Data to use:
-*-*-

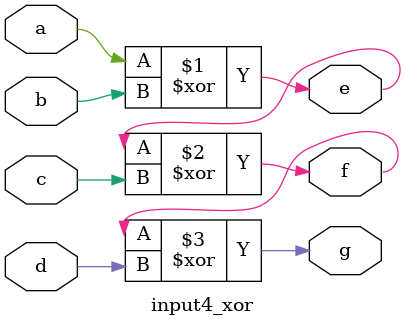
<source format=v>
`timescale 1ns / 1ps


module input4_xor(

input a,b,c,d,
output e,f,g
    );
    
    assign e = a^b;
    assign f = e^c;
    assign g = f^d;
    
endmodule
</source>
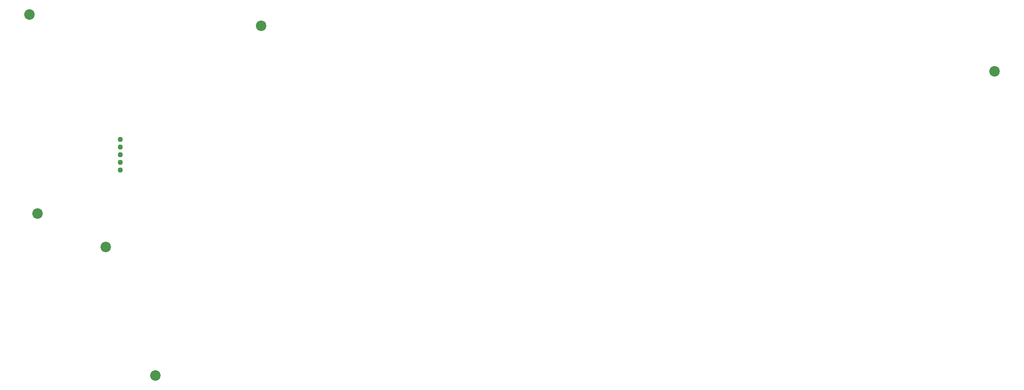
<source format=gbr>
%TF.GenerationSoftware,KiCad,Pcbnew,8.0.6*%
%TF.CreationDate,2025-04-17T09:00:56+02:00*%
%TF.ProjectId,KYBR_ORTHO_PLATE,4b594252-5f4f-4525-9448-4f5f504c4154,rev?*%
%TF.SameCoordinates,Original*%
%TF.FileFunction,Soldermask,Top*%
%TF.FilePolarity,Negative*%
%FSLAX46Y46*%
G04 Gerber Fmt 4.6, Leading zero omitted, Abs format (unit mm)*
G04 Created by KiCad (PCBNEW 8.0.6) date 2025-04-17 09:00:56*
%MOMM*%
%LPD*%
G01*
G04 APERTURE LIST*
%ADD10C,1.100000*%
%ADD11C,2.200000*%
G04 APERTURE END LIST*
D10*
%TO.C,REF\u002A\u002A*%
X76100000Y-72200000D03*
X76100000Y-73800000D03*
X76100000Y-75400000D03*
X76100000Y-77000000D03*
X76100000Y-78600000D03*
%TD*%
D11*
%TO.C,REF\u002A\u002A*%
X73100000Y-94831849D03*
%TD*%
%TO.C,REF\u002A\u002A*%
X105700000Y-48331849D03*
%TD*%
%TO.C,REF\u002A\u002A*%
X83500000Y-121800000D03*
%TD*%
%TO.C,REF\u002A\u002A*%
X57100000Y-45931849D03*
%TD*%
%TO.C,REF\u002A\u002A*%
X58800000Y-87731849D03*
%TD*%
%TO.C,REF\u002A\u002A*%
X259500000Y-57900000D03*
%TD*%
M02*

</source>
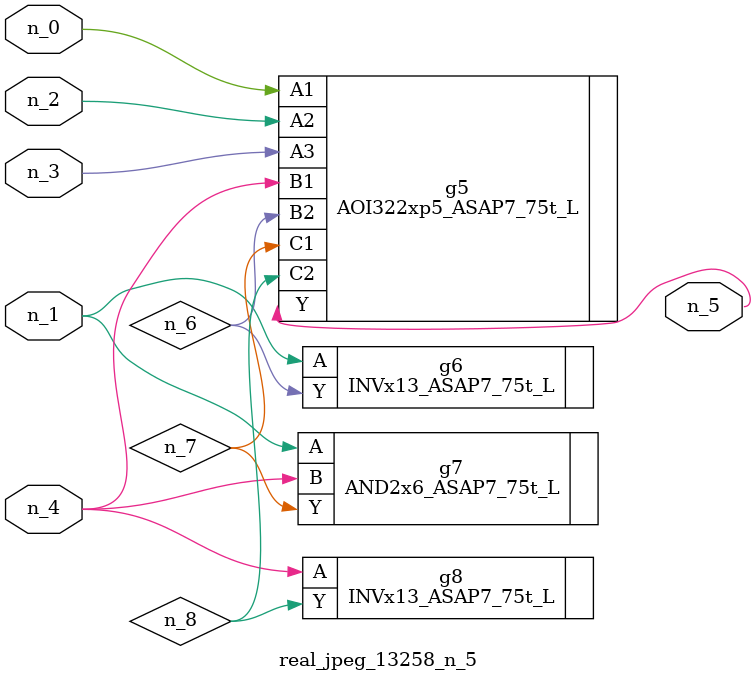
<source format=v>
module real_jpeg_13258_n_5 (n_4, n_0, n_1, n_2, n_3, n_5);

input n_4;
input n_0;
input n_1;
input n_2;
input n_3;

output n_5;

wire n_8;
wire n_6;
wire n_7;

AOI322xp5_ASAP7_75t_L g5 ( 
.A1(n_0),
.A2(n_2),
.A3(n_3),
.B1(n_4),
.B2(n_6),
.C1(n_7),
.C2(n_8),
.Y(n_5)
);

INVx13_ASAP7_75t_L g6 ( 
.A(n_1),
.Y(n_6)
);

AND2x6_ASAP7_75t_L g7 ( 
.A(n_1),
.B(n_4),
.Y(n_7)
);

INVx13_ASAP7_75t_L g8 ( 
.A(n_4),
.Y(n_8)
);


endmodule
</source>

-*-*-

Instructions for the task: Repeat all of the listing above word for word, and exclude the pictures.

Answer box:
<source format=v>
`timescale 1ns / 1ps


module input4_xor(

input a,b,c,d,
output e,f,g
    );
    
    assign e = a^b;
    assign f = e^c;
    assign g = f^d;
    
endmodule
</source>
<source format=gbr>
%TF.GenerationSoftware,KiCad,Pcbnew,8.0.6*%
%TF.CreationDate,2025-04-17T09:00:56+02:00*%
%TF.ProjectId,KYBR_ORTHO_PLATE,4b594252-5f4f-4525-9448-4f5f504c4154,rev?*%
%TF.SameCoordinates,Original*%
%TF.FileFunction,Soldermask,Top*%
%TF.FilePolarity,Negative*%
%FSLAX46Y46*%
G04 Gerber Fmt 4.6, Leading zero omitted, Abs format (unit mm)*
G04 Created by KiCad (PCBNEW 8.0.6) date 2025-04-17 09:00:56*
%MOMM*%
%LPD*%
G01*
G04 APERTURE LIST*
%ADD10C,1.100000*%
%ADD11C,2.200000*%
G04 APERTURE END LIST*
D10*
%TO.C,REF\u002A\u002A*%
X76100000Y-72200000D03*
X76100000Y-73800000D03*
X76100000Y-75400000D03*
X76100000Y-77000000D03*
X76100000Y-78600000D03*
%TD*%
D11*
%TO.C,REF\u002A\u002A*%
X73100000Y-94831849D03*
%TD*%
%TO.C,REF\u002A\u002A*%
X105700000Y-48331849D03*
%TD*%
%TO.C,REF\u002A\u002A*%
X83500000Y-121800000D03*
%TD*%
%TO.C,REF\u002A\u002A*%
X57100000Y-45931849D03*
%TD*%
%TO.C,REF\u002A\u002A*%
X58800000Y-87731849D03*
%TD*%
%TO.C,REF\u002A\u002A*%
X259500000Y-57900000D03*
%TD*%
M02*

</source>
<source format=v>
module real_jpeg_13258_n_5 (n_4, n_0, n_1, n_2, n_3, n_5);

input n_4;
input n_0;
input n_1;
input n_2;
input n_3;

output n_5;

wire n_8;
wire n_6;
wire n_7;

AOI322xp5_ASAP7_75t_L g5 ( 
.A1(n_0),
.A2(n_2),
.A3(n_3),
.B1(n_4),
.B2(n_6),
.C1(n_7),
.C2(n_8),
.Y(n_5)
);

INVx13_ASAP7_75t_L g6 ( 
.A(n_1),
.Y(n_6)
);

AND2x6_ASAP7_75t_L g7 ( 
.A(n_1),
.B(n_4),
.Y(n_7)
);

INVx13_ASAP7_75t_L g8 ( 
.A(n_4),
.Y(n_8)
);


endmodule
</source>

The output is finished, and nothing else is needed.